--- YOUR ASSIGNMENT ---
What lines of the data below hold the string "составляет"? Copy each one out.

--- TASK MATERIAL ---
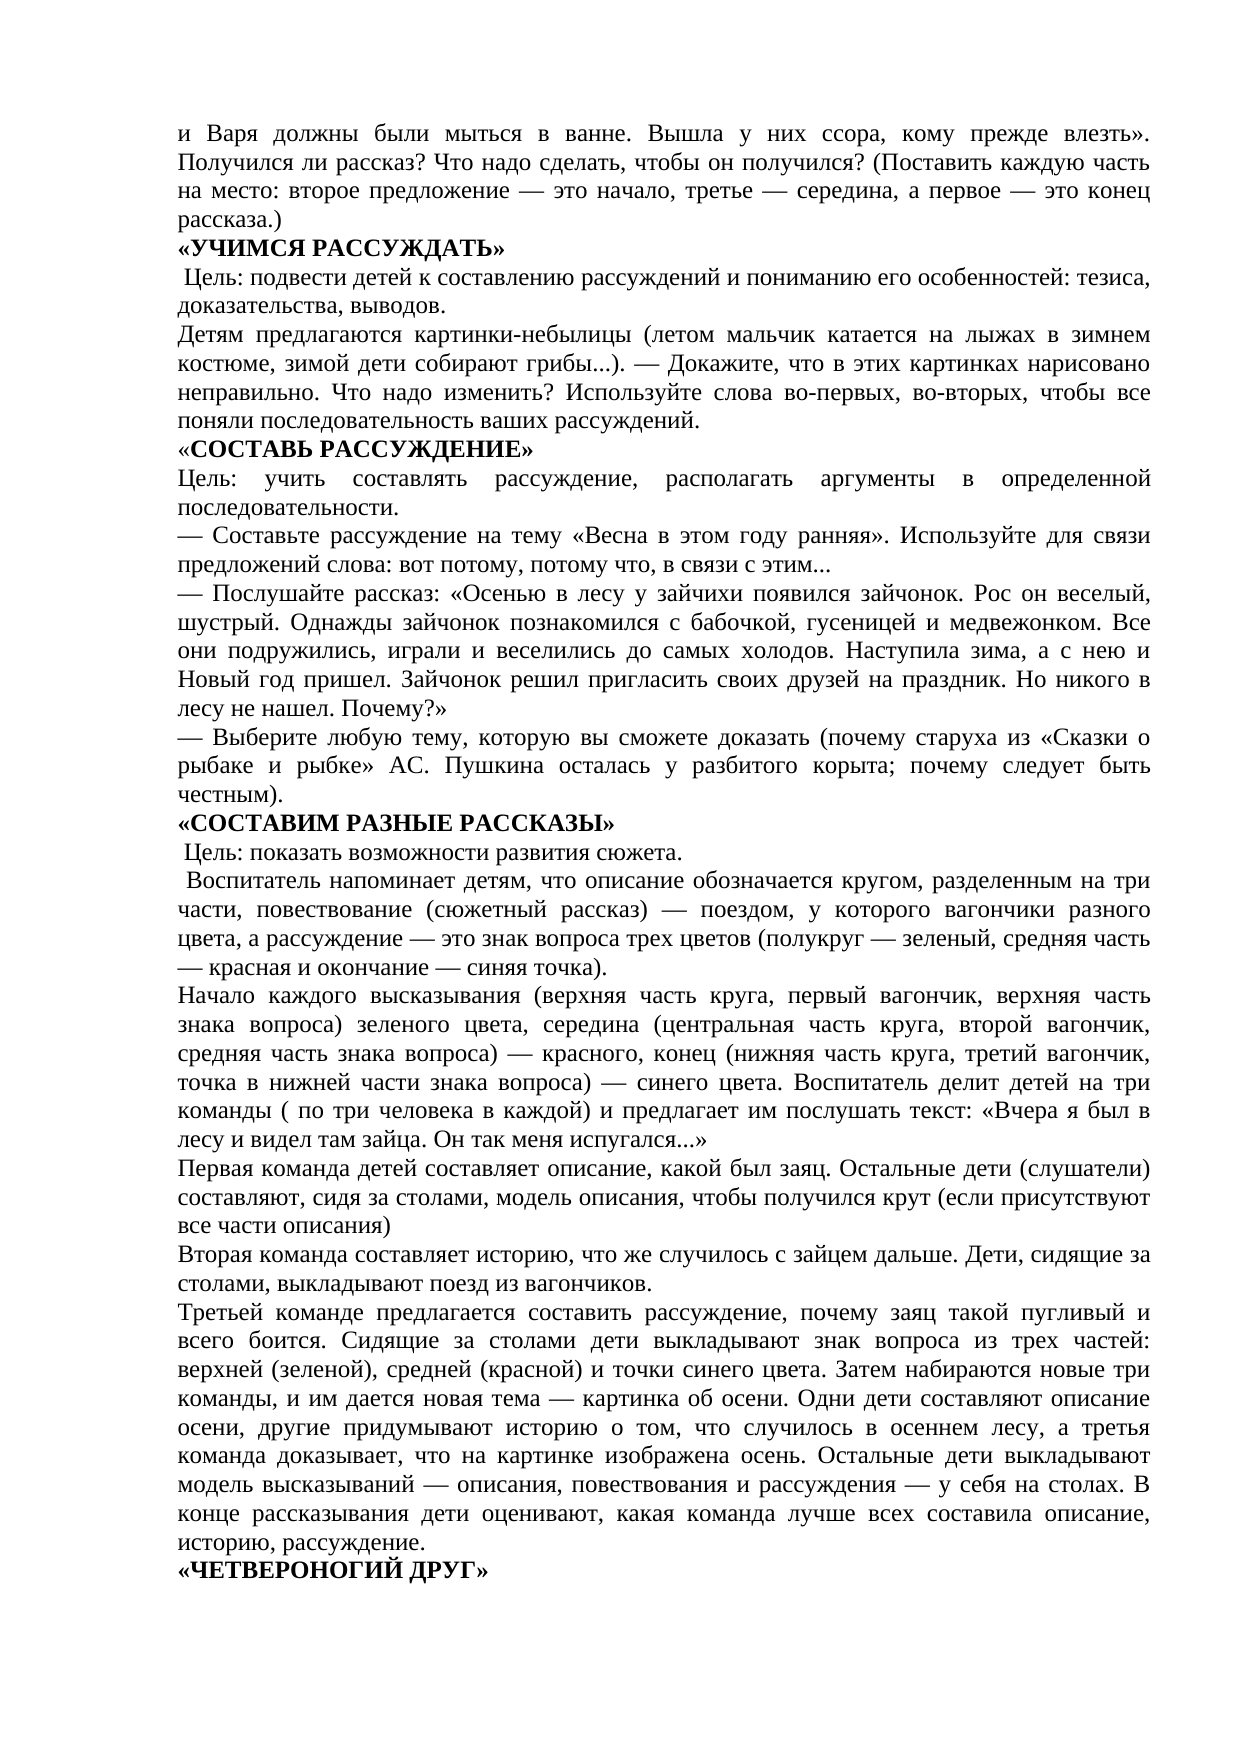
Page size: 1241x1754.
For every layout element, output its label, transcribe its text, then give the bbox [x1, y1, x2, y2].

text — Послушайте рассказ: «Осенью в лесу у зайчихи появился зайчонок. Рос он веселый, шустрый. Однажды зайчонок познакомился с бабочкой, гусеницей и медвежонком. Все они подружились, играли и веселились до самых холодов. Наступила зима, а с нею и Новый год пришел. Зайчонок решил пригласить своих друзей на праздник. Но никого в лесу не нашел. Почему?» [177, 578, 1152, 722]
text Воспитатель напоминает детям, что описание обозначается кругом, разделенным на три части, повествование (сюжетный рассказ) — поездом, у которого вагончики разного цвета, а рассуждение — это знак вопроса трех цветов (полукруг — зеленый, средняя часть — красная и окончание — синяя точка). [177, 866, 1152, 981]
text «УЧИМСЯ РАССУЖДАТЬ» [177, 233, 1152, 262]
text Третьей команде предлагается составить рассуждение, почему заяц такой пугливый и всего боится. Сидящие за столами дети выкладывают знак вопроса из трех частей: верхней (зеленой), средней (красной) и точки синего цвета. Затем набираются новые три команды, и им дается новая тема — картинка об осени. Одни дети составляют описание осени, другие придумывают историю о том, что случилось в осеннем лесу, а третья команда доказывает, что на картинке изображена осень. Остальные дети выкладывают модель высказываний — описания, повествования и рассуждения — у себя на столах. В конце рассказывания дети оценивают, какая команда лучше всех составила описание, историю, рассуждение. [177, 1297, 1152, 1556]
text Детям предлагаются картинки-небылицы (летом мальчик катается на лыжах в зимнем костюме, зимой дети собирают грибы...). — Докажите, что в этих картинках нарисовано неправильно. Что надо изменить? Используйте слова во-первых, во-вторых, чтобы все поняли последовательность ваших рассуждений. [177, 319, 1152, 434]
text Вторая команда составляет историю, что же случилось с зайцем дальше. Дети, сидящие за столами, выкладывают поезд из вагончиков. [177, 1239, 1152, 1297]
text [177, 118, 1152, 233]
text Цель: показать возможности развития сюжета. [177, 837, 1152, 866]
text «СОСТАВИМ РАЗНЫЕ РАССКАЗЫ» [177, 808, 1152, 837]
text «ЧЕТВЕРОНОГИЙ ДРУГ» [177, 1556, 1152, 1584]
text Первая команда детей составляет описание, какой был заяц. Остальные дети (слушатели) составляют, сидя за столами, модель описания, чтобы получился крут (если присутствуют все части описания) [177, 1153, 1152, 1239]
text Начало каждого высказывания (верхняя часть круга, первый вагончик, верхняя часть знака вопроса) зеленого цвета, середина (центральная часть круга, второй вагончик, средняя часть знака вопроса) — красного, конец (нижняя часть круга, третий вагончик, точка в нижней части знака вопроса) — синего цвета. Воспитатель делит детей на три команды ( по три человека в каждой) и предлагает им послушать текст: «Вчера я был в лесу и видел там зайца. Он так меня испугался...» [177, 981, 1152, 1153]
text «СОСТАВЬ РАССУЖДЕНИЕ» [177, 434, 1152, 463]
text — Составьте рассуждение на тему «Весна в этом году ранняя». Используйте для связи предложений слова: вот потому, потому что, в связи с этим... [177, 521, 1152, 578]
text Цель: подвести детей к составлению рассуждений и пониманию его особенностей: тезиса, доказательства, выводов. [177, 262, 1152, 319]
text — Выберите любую тему, которую вы сможете доказать (почему старуха из «Сказки о рыбаке и рыбке» АС. Пушкина осталась у разбитого корыта; почему следует быть честным). [177, 722, 1152, 808]
text Цель: учить составлять рассуждение, располагать аргументы в определенной последовательности. [177, 463, 1152, 521]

--- EXPECTED ANSWER ---
text Вторая команда составляет историю, что же случилось с зайцем дальше. Дети, сидящие за столами, выкладывают поезд из вагончиков. [177, 1239, 1152, 1297]
text Первая команда детей составляет описание, какой был заяц. Остальные дети (слушатели) составляют, сидя за столами, модель описания, чтобы получился крут (если присутствуют все части описания) [177, 1153, 1152, 1239]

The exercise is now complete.